[Langkah Kerja]:
(1) Tolong jawab pertanyaan berikut dari teks tentang CLIP:
(a) Pada tahun berapa YEU berdiri?
(b) Apa kepanjangan IDEAKSI?
(c) Berapa tahun durasi yang dicanangkan untuk proyek CLIP?
(2) Teruskan teks tentang CLIP mulai sesudah kalimat terakhirnya.

[Kutipan Sumber]:
- - - - -
Melalui dukungan Elrha, Start Network, dan Asia Disaster Reduction and Response Network (ADRRN) atas kemitraan ini, yang didanai oleh UK Foreign, Commonwealth, and Development Office (FCDO), YAKKUM Emergency Unit (YEU) melaksanakan “Community-Led Innovation Partnership” - CLIP atau Kemitraan untuk Inovasi Berbasis Komunitas. Community-Led Innovation Partnership CLIP menempatkan komunitas yang terkena dampak krisis sebagai inti dari upaya inovasi untuk mendukung ketahanan mereka terhadap krisis. Proyek ini bertujuan untuk meningkatkan aksesibilitas, akuntabilitas, dan inklusi difabel dan lanjut usia dalam kesiapsiagaan bencana dan respons kemanusiaan melalui inovasi berbasis komunitas.

 

Dalam mewujudkan kegiatan tersebut, YEU menyelenggarakan IDEAKSI (ide inovasi aksi inklusi) untuk mencari ide inovasi-inovasi yang inklusif dalam penanggulangan bencana untuk kelompok difabel, lansia dan kelompok paling rentan lainnya. IDEAKSI diharapkan menjadi pintu hadirnya inovasi yang bersifat inklusi dalam rangka penanggulangan bencana di Indonesia.

 

YEU merupakan unit kerja YAKKUM (Yayasan Kristen untuk Kesehatan Umum) yang berdiri pada tahun 2001 dengan mandat melakukan tanggap bencana yang inklusif dan partisipatif serta membangun ketangguhan masyarakat melalui praktik-praktik pengurangan risiko bencana dan adaptasi perubahan iklim yang berbasis masyarakat.

 

YEU memiliki visi untuk memastikan masyarakat yang terkena bencana bisa mendapatkan hak untuk kelangsungan hidup yang bermartabat dan berkelanjutan, melalui sinergi pelayanan kemanusiaan dan pengembangan masyarakat transformatif yang berbasis organisasi kemasyarakatan, akuntabel dan berkualitas.

APA ITU CLIP?

 

CLIP “Community Led Innovation Partnership" - merupakan upaya kemitraan untuk menghadirkan inovasi berbasis komunitas. CLIP bertujuan meningkatkan aksesibilitas, akuntabilitas dan inklusivitas bagi kelompok paling berisiko dalam proses tanggap kedaruratan dan kesiapsiagaan melalui inovasi yang didukung oleh komunitas.

 

Proyek CLIP dicanangkan berdurasi 3 tahun, terhitung sejak April 2020 hingga Maret 2023 untuk implementasi IDEAKSI 1.0 dan berlanjut untuk IDEAKSI 2.0 sejak April 2023 hingga Maret 2025. Proyek ini berkomitmen untuk mendukung para inovator di tingkat komunitas untuk menghasilkan, menguji dan mengembangkan solusi terhadap prioritas masalah yang dihadapi dalam proses tanggap kedaruratan & kesiapsiagaan bencana baik di tingkat lokal maupun nasional.
- - - - -
Catatan dari sebuah kumpulan data
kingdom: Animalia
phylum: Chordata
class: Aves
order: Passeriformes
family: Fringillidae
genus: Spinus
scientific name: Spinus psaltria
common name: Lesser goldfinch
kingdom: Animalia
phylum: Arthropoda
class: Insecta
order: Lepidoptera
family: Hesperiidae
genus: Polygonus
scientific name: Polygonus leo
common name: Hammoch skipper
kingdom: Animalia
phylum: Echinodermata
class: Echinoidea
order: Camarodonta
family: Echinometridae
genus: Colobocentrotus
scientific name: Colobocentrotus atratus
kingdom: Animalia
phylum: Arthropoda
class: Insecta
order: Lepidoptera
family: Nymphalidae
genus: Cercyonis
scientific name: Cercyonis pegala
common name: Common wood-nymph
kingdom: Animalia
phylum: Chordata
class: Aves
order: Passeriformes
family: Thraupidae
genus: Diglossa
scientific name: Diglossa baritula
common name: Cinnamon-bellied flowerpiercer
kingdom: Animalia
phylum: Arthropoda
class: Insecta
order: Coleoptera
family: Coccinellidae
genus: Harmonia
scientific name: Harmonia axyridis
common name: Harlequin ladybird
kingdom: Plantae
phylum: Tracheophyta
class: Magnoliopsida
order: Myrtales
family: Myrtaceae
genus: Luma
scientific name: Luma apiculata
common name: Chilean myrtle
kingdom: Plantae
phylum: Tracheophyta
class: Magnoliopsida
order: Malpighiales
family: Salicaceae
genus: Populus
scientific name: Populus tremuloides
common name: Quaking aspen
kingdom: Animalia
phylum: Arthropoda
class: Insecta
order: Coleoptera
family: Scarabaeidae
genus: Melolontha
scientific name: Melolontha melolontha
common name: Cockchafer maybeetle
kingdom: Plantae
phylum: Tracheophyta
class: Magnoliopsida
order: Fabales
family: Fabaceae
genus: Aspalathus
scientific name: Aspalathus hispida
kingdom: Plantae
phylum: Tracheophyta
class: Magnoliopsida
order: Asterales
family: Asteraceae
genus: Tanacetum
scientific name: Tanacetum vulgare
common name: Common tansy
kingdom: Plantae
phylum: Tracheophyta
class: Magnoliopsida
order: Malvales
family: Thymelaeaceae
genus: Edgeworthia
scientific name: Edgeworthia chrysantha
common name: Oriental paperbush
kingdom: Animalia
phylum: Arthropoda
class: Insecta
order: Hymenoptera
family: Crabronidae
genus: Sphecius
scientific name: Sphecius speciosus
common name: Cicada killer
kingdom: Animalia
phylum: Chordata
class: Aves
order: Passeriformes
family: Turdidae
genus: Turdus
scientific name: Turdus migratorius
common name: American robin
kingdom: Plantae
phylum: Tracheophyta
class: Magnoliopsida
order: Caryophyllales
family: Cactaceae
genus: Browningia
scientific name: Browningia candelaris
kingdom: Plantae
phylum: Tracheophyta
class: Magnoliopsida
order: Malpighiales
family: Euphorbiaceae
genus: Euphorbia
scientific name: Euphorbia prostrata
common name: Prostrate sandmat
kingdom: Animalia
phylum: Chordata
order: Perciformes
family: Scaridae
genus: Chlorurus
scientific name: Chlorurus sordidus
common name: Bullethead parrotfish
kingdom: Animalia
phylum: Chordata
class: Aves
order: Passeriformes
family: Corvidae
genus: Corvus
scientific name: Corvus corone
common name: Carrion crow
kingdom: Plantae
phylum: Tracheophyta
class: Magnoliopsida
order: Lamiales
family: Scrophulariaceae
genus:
- - - - -
[Hasil Tiap Tugas]:
(1)
(a) 2001
(b) Ide inovasi aksi inklusi
(c) 3 tahun

(2)
 

Melalui program ini, diharapkan adanya solusi yang inovatif yang memungkinkan masyarakat, khususnya perempuan, difabel, lanjut usia, dan kelompok rentan lainnya dapat ikut serta dan terlibat secara aktif dalam proses penanggulangan bencana dan pengambilan keputusan yang berdampak pada kehidupan mereka.

 

BERITA

 

Solider.id - Program IDEAKSI yang digagas dan diselenggarakan oleh YAKKUM Emergency Unit (YEU) bersama dengan Elrha, Start Network, dan ADRRN telah memasuki workshop kedua, yakni terkait Peta Pengetahuan, Peta Aktor dan Perencanaan Penelitian. Sebelum itu, sebenarnya apa hal yang melatarbelakangi YEU menyelenggarakan Program Ideaksi ini.

 

Untuk mengulik lebih dalam, melalui sambungan Whatsapp pada Rabu (26/5) lalu, Debora Dian Utami, selaku manajer proyek dari Program IDEAKSI, angkat bicara terkait hal tersebut. Amie, begitu sapaannya, menceritakan jika Program IDEAKSI ini lahir dari adanya pembelajaran yang YEU ambil dari berbagai kajian yang pernah dilakukan oleh beberapa organisasi lain. Salah satunya adalah laporan Humanitarian Policy Group. Laporan itu berisi tentang pendekatan kolektif untuk komunikasi dan keterlibatan masyarakat di Sulawesi Tengah.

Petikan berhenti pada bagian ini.